_Problem to solve_.
Look for the word "coercitivas" in the material below. Copy each line that has it.

_Exercise materials_.
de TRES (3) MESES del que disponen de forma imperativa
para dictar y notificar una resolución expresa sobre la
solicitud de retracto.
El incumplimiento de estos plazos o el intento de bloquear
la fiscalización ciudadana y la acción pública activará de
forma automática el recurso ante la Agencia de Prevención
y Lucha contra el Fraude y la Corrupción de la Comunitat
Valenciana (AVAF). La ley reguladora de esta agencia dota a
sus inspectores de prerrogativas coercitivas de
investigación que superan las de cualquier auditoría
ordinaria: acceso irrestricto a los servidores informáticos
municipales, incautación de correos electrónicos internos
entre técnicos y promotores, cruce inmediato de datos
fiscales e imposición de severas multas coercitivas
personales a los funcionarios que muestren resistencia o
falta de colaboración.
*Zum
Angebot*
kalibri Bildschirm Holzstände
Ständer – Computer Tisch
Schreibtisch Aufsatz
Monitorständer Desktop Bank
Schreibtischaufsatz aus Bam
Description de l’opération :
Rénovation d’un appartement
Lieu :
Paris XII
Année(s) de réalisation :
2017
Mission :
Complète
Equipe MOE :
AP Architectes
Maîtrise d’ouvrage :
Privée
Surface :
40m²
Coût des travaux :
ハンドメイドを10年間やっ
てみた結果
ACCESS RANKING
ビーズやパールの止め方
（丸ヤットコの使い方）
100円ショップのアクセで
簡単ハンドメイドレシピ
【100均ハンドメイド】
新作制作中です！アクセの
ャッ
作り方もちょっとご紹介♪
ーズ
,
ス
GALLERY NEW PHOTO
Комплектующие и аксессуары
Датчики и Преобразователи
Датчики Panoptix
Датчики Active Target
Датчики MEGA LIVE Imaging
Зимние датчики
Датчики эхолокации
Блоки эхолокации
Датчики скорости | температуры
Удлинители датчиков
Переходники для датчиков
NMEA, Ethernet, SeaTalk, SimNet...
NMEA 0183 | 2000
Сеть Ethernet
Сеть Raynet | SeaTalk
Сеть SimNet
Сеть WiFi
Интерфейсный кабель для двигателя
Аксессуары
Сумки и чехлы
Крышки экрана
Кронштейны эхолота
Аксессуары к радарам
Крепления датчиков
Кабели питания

_Written answer_.
sus inspectores de prerrogativas coercitivas de
fiscales e imposición de severas multas coercitivas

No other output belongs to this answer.